I have been a big fan of the television series called ‘Heartbeat’, which was inspired by the bestselling ‘Constable’ books released by Nicholas Rhea, for about 20 or so years. I still watch the repeats of ‘Heartbeat’ on ITV3 of an afternoon. I discovered the television series first and then decided that I would read the books that inspired the show. The books are slightly different to the television series but both are equally as enjoyable. I recently re-read ‘Constable On The Hill’ and I thoroughly enjoyed every single minute of it but more about that in a bit.
I absolutely love the cast of characters in this book. I have a bit of a soft spot for Sergeant Blaketon and Claude Jeremiah Greengrass. After having watched the show for so long, as I read the books I imagine the actors who played the respective characters in the show as I imagine the scene playing out in my head. Blaketon is a bit of a stickler for rules and regulations and he had a long standing rivalry or grudge fest against Greengrass, who was a loveable rogue. Each would try to outmanoeuvre the other in a sort of game of ‘cat and mouse’. I found their shenanigans to be quite amusing at times and more than once I ended up chuckling away to myself.
It didn’t take me long at all to get into ‘Constable On The Hill’. In fact as soon as I started reading that was it, I was transported back to 1960s North Yorkshire and I just couldn’t stop reading. I couldn’t turn the pages quick enough as I was waiting for the first appearances of my favourite characters. I was enjoying the book so much that I lost all track of time and I lost track of just how quickly I was getting through the story. I reached the end of the book far quicker than I had wanted to, which I had mixed feelings about. Don’t get me wrong I was pleased to finish because it meant that I knew how this first ‘Constable’ book concluded but I was enjoying the author’s writing style, the characters and the storylines so much that I just wish the book could have been longer.
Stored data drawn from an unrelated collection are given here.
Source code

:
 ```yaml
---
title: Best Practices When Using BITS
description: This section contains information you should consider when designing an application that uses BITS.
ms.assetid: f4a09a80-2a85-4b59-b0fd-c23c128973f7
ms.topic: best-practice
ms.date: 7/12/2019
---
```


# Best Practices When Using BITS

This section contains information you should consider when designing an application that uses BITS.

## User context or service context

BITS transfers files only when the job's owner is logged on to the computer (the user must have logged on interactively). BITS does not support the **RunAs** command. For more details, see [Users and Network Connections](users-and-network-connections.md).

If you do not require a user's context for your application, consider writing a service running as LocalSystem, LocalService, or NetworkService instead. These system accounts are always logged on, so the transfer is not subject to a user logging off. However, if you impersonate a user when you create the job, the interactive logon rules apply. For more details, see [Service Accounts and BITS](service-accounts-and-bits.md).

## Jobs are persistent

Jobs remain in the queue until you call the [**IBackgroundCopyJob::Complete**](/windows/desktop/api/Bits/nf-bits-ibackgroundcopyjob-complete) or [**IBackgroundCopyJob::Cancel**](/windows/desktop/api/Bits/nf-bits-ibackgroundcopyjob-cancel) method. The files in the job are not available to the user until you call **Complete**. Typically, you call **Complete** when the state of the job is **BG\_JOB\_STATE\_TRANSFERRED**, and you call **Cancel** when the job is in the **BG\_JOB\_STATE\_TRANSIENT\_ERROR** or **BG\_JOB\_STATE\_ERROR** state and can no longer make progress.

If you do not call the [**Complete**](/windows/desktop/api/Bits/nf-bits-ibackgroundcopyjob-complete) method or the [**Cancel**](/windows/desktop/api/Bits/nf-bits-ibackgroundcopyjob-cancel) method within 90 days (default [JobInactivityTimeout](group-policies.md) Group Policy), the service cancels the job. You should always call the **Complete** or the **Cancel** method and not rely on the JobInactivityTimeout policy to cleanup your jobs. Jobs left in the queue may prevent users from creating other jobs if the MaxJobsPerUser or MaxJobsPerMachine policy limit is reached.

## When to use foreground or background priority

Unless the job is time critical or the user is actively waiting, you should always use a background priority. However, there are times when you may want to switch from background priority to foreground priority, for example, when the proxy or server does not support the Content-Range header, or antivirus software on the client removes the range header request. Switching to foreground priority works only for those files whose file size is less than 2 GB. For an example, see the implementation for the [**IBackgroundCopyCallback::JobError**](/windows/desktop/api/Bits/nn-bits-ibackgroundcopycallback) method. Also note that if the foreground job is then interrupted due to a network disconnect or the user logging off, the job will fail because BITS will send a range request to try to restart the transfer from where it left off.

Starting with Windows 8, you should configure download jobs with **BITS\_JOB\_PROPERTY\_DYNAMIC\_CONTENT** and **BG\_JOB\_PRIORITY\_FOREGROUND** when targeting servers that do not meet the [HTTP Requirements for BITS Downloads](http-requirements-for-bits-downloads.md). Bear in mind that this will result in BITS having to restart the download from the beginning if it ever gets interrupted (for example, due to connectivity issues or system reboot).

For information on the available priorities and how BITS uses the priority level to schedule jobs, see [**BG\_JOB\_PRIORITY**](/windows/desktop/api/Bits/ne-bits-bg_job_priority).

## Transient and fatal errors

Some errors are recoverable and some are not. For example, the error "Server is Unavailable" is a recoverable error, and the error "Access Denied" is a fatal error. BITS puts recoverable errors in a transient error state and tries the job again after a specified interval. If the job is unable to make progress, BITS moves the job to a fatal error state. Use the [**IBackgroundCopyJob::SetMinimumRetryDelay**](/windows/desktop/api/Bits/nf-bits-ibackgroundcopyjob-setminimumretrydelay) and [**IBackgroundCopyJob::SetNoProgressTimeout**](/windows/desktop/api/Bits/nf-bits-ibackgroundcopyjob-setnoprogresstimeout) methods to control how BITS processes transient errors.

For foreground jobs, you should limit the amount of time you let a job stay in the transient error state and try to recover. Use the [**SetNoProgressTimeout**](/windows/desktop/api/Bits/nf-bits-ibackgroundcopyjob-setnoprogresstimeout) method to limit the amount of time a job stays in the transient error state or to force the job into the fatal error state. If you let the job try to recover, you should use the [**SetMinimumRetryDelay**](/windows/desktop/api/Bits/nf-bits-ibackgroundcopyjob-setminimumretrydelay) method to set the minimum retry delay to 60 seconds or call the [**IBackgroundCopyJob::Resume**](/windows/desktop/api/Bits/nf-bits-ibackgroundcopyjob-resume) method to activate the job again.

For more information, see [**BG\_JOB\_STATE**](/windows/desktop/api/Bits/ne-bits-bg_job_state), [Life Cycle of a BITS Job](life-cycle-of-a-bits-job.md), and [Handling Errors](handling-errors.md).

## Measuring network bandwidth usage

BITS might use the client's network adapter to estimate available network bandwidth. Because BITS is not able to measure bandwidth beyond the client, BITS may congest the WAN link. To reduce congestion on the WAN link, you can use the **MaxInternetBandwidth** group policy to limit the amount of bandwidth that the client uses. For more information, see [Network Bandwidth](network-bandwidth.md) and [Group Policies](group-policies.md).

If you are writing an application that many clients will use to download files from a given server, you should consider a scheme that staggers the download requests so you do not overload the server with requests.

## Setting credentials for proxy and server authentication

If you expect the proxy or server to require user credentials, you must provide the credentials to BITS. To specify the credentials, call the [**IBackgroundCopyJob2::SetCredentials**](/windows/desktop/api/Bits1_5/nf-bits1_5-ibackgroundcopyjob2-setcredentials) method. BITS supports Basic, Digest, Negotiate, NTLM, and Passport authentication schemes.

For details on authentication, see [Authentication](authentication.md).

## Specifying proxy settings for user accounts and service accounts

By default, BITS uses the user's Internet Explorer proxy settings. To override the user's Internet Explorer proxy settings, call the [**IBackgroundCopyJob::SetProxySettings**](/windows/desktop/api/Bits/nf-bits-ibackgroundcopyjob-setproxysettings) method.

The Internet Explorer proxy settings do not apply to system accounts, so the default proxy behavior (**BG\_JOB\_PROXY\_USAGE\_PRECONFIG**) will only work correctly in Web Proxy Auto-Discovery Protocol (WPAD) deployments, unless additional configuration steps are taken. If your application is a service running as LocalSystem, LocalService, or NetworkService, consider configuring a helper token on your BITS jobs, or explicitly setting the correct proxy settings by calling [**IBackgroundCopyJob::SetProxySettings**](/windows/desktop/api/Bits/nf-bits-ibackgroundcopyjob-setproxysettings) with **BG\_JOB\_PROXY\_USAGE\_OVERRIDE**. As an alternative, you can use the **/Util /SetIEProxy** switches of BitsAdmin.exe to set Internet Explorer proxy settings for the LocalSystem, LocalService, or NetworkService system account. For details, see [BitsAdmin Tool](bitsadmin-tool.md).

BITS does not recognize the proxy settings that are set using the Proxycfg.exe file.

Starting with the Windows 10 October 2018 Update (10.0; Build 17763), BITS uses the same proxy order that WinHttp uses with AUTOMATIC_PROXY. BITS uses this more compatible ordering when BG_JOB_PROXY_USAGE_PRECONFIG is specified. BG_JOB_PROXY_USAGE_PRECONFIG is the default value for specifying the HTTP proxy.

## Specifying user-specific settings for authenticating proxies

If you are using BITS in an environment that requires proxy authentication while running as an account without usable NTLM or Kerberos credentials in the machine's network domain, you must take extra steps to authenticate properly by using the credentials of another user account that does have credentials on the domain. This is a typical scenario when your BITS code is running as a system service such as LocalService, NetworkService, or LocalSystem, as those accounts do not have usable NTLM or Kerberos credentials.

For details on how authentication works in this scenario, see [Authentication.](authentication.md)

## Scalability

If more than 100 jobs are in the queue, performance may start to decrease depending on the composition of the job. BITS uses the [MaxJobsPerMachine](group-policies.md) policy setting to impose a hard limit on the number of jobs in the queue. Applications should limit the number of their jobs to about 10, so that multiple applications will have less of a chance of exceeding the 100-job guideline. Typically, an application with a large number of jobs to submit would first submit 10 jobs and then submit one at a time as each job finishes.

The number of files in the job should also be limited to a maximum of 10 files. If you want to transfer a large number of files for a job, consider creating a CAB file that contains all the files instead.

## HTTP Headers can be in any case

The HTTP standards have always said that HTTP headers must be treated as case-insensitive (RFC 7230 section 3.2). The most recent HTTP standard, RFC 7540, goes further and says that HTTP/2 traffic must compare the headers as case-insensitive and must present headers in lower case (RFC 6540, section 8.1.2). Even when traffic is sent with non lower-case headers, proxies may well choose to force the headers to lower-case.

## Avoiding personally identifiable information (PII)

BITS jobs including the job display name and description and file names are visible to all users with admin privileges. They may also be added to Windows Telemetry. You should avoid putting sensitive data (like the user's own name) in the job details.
As with all of Nicholas’s books, I was drawn into this one from the first word on the first word on the first page. Nicholas uses such vivid and realistic descriptions that I literally felt as though I had borrowed Dr. Who’s Tardis and I was transported back in time to 1960s North Yorkshire with all the relevant sights, sounds, cars, characters and the pre-decimalisation currency. A true step back in time. I felt as though I was part of the story myself.
The ‘Constable’ books especially appealed to me because my great grandfather was born in the same sort of area as the books are set. I never knew him as he died long before I was born but reading books such as these help me gain a better level of understanding of the environment in which he lived and the people he lived amongst.
In short, I thoroughly enjoyed reading ‘Constable On The Hill’ and I would definitely recommend it to other readers. I will certainly be reading the rest of the ‘Constable’ series just as soon as I can. The score on the Ginger Book Geek board is a very well deserved 5* out of 5*.